Module ben::encode

source ·
Expand description

This module contains the main encoding functions for turning an input JSONL or BEN file into a BEN or XBEN file.

Any input JSONL file is expected to be in the standard

{"assignment": [...], "sample": #}

format.

The BEN format is a simple bit-packed run-length encoded assignment vector with some special headers that allow the decoder to know how many bytes to read for each sample.

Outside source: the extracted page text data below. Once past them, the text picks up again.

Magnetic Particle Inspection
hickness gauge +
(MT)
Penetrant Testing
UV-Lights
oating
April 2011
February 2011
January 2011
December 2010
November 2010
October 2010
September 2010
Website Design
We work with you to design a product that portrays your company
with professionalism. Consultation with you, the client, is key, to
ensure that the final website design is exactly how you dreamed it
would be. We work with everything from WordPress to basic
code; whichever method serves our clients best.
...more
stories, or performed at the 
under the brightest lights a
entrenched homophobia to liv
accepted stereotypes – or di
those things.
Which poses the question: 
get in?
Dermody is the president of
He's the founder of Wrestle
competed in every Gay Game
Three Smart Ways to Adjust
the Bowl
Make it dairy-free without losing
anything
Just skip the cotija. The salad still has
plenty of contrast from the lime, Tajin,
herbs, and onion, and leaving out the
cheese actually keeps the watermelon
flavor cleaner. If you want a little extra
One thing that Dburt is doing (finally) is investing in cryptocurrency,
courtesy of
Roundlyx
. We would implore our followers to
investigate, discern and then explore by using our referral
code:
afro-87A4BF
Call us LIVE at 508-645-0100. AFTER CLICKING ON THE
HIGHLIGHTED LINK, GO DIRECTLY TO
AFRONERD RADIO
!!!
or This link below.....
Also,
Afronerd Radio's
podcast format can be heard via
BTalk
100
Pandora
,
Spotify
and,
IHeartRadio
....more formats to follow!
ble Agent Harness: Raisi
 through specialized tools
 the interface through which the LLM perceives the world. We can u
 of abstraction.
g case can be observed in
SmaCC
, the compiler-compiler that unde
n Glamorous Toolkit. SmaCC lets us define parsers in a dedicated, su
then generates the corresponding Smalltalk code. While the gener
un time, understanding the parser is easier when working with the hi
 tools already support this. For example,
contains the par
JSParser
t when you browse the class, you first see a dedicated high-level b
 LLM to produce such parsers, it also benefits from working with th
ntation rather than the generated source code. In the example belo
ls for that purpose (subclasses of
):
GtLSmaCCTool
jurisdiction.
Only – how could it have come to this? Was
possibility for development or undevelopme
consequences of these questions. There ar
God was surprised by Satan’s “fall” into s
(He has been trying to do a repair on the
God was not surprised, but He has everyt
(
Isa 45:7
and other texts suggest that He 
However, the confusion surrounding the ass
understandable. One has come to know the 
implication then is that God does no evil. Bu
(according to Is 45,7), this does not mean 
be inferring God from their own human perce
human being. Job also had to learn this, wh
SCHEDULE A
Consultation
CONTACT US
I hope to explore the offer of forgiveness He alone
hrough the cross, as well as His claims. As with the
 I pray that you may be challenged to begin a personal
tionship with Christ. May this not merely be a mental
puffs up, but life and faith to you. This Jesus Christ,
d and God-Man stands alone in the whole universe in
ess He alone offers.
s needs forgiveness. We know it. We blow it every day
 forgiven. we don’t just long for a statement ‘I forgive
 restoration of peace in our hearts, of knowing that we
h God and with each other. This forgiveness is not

The XBEN format uses LZMA2 dictionary compression on a byte-level decompressed version of the BEN format (known as ben32) to achieve better compression ratios than we could achieve with applying LZMA2 compression directly to the BEN format.

Modules§

  • This module contains the main functions that are used in the reben binary for relabeling the assignment vectors in a BEN file. The relabeling is done can be doe either so that the values are in ascending order or according to a mapping provided by the user in a map file.
  • This module contains the main functions that are used for translating between the ben32 and BEN formats. The ben32 format is a simple run-length encoding of an assignment vector done at the byte level and for which every 32 bits of data encodes a one (assignment, count) pair. The BEN format is a bit-packed version of the ben32 format along with some extra headers.

Structs§

  • A struct to make the writing of BEN files easier and more ergonomic.
  • A struct to make the writing of XBEN files easier and more ergonomic.

Functions§

  • This function takes a BEN file and encodes it into an XBEN file using bit-to-byte decompression followed by LZMA2 compression.
  • This function takes in a standard assignment vector and encodes it into a bit-packed ben version.
  • This function takes a JSONL file and compresses it into the BEN format.
  • This function takes a JSONL file and compresses it to the XBEN format.
  • This is a convenience function that applies level 9 LZMA2 compression to a general file.